いわゆるプロジェクトファイナンスは個々の事業が生み出す収益から元利金の返済を受けるという金融手法と理解をしておりますが、ただいま御指摘のように、最近新たな手法としてニーズも高まってきている、関心も強くなっていると思います。
私どもも近年この問題について多少勉強しておりますけれども、個々の事業が生み出すキャッシュフローに着目しての事業評価、それとともにプロジェクトに関連するさまざまなリスクを分析いたしまして事前にそのリスクを関係者間で分担していく、それからその上でリスク管理あるいは事後のモニタリングの仕組みを構築するということが重要だと思っております。
私どもは具体的に、例えば都市開発事業でございますとか、最近電力の販売が一部自由化されましたいわゆるIPP事業、電力卸供給に対しても具体的に融資を実行しております。

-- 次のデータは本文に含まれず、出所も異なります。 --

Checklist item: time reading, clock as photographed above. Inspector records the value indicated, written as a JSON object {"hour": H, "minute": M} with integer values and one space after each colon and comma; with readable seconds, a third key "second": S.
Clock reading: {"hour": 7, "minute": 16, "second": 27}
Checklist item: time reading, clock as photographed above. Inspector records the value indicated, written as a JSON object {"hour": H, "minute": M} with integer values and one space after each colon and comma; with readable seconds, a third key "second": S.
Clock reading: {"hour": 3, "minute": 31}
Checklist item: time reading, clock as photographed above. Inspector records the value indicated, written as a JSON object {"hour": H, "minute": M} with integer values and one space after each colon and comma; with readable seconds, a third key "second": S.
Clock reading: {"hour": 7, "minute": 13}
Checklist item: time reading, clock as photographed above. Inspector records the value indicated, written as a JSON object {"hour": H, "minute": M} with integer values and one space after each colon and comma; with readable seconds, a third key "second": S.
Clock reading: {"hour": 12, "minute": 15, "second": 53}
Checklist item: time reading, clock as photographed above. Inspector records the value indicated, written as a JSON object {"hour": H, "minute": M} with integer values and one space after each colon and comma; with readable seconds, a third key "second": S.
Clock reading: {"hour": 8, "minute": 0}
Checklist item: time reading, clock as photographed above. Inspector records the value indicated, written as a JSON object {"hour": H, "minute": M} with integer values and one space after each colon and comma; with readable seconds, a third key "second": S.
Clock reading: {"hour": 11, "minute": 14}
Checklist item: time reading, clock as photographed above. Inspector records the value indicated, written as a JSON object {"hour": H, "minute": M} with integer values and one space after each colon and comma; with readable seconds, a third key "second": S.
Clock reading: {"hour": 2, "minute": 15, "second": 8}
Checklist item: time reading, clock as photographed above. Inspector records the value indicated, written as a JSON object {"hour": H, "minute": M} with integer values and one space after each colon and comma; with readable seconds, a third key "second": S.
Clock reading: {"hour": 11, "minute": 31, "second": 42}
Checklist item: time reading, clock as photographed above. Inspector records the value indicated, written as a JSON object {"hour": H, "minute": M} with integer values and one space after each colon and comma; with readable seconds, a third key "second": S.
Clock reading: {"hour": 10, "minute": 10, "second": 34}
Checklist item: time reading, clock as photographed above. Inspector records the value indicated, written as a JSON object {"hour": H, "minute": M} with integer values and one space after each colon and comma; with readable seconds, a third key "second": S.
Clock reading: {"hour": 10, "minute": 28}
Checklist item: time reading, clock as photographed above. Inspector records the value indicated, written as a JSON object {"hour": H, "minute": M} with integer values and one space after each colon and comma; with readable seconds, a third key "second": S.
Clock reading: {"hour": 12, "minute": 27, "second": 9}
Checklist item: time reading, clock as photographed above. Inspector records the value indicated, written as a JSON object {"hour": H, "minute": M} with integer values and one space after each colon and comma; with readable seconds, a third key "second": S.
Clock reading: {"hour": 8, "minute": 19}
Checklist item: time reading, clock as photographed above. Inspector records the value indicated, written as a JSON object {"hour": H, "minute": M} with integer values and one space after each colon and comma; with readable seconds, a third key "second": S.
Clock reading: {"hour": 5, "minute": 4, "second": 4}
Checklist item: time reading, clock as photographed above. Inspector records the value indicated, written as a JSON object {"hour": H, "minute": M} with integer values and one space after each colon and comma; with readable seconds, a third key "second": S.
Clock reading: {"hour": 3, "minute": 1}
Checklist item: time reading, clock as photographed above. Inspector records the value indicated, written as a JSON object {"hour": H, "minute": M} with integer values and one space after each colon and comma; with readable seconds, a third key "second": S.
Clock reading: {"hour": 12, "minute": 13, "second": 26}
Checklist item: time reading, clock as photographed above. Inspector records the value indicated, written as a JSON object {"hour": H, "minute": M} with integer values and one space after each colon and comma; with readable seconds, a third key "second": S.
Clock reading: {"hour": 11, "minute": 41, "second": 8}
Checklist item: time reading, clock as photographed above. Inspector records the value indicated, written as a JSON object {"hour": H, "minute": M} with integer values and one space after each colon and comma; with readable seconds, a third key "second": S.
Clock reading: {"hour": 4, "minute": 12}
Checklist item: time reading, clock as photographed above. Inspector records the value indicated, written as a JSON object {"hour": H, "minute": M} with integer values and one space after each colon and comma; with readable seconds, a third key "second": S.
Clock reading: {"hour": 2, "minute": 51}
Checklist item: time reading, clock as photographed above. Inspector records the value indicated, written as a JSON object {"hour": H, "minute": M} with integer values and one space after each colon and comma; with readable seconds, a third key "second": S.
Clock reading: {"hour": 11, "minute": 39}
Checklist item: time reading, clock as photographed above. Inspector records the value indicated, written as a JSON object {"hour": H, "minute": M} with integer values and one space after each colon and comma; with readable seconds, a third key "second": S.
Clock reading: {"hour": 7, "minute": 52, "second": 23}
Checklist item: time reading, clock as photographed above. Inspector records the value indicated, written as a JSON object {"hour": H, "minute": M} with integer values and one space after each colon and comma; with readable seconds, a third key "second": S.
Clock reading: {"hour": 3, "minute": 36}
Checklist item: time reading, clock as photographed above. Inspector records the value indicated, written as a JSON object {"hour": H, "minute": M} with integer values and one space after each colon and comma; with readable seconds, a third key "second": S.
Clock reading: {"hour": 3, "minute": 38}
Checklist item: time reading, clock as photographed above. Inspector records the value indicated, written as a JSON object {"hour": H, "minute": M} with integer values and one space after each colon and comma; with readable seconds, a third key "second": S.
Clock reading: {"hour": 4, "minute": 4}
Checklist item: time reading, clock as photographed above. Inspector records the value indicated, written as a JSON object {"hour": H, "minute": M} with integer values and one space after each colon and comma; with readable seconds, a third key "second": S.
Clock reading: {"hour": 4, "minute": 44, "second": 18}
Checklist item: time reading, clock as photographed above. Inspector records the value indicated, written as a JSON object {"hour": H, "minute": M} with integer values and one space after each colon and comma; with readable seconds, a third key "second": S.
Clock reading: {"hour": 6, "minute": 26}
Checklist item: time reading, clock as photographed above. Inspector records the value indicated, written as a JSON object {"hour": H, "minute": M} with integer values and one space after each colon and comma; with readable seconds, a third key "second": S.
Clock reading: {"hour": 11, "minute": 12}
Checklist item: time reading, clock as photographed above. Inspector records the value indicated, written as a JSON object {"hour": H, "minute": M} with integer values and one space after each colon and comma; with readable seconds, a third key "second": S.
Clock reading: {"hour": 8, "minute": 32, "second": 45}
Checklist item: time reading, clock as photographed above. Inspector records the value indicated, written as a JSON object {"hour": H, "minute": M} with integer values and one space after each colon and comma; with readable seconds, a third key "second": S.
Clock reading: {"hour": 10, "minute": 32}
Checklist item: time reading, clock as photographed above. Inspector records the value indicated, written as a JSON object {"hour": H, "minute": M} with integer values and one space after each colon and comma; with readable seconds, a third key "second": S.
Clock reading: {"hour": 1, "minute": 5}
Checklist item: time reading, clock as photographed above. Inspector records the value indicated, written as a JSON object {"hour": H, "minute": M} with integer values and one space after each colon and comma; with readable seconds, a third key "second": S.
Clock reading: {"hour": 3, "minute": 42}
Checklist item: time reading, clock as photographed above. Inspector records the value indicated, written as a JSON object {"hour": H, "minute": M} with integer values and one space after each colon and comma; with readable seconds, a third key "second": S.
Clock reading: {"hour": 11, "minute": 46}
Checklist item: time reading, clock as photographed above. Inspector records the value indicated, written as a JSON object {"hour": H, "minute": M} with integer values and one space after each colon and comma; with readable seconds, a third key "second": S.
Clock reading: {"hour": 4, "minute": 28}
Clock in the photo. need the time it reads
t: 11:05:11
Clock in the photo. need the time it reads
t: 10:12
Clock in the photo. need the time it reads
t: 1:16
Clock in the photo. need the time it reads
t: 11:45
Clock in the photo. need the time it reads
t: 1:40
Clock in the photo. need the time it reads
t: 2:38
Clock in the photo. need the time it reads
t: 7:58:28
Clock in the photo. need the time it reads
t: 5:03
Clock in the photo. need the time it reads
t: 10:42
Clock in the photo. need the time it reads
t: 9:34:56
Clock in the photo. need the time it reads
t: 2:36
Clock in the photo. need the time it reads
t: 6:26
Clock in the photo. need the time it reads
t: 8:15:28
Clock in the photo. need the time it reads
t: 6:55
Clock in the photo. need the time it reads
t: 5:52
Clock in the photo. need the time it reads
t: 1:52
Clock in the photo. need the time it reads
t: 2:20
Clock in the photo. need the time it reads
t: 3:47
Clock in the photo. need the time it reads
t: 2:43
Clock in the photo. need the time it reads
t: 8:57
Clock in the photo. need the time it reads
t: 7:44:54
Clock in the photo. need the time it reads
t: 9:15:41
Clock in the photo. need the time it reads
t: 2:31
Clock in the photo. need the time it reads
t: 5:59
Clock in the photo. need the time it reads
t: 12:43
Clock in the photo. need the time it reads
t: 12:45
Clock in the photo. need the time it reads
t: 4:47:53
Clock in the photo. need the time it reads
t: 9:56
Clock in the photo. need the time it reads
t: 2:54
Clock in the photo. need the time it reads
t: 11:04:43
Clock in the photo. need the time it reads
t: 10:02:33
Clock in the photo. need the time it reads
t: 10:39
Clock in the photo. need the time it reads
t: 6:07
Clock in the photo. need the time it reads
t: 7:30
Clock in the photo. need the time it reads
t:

今後とも、日本政策投資銀行に移行いたしました後では余計これまでの若干の経験を生かしながら、事業化に際してのアドバイス、あるいはプロジェクトの資金調達の誘導、調整、そして政策金融の主たる目的でございます政策的に意義のあるプロジェクトに長期低利の融資を安定的に行っていく、そして先ほど申し上げました事業性の評価、モニタリングを怠らず、これを通じて政策的に意義の高いプロジェクトを支援していきたいと考えております。
御案内のように、現在国会でいわゆるPFIの推進法が審議されておりますけれども、PFIの対象事業がそのまますべてプロジェクトファイナンスの対象ではないといたしましても、このプロジェクトファイナンスの考え方、手法はPFI事業に恐らく最も好適な手法の一つではなかろうかと。今後とも十分に研究して取り組んでまいりたいと考えております。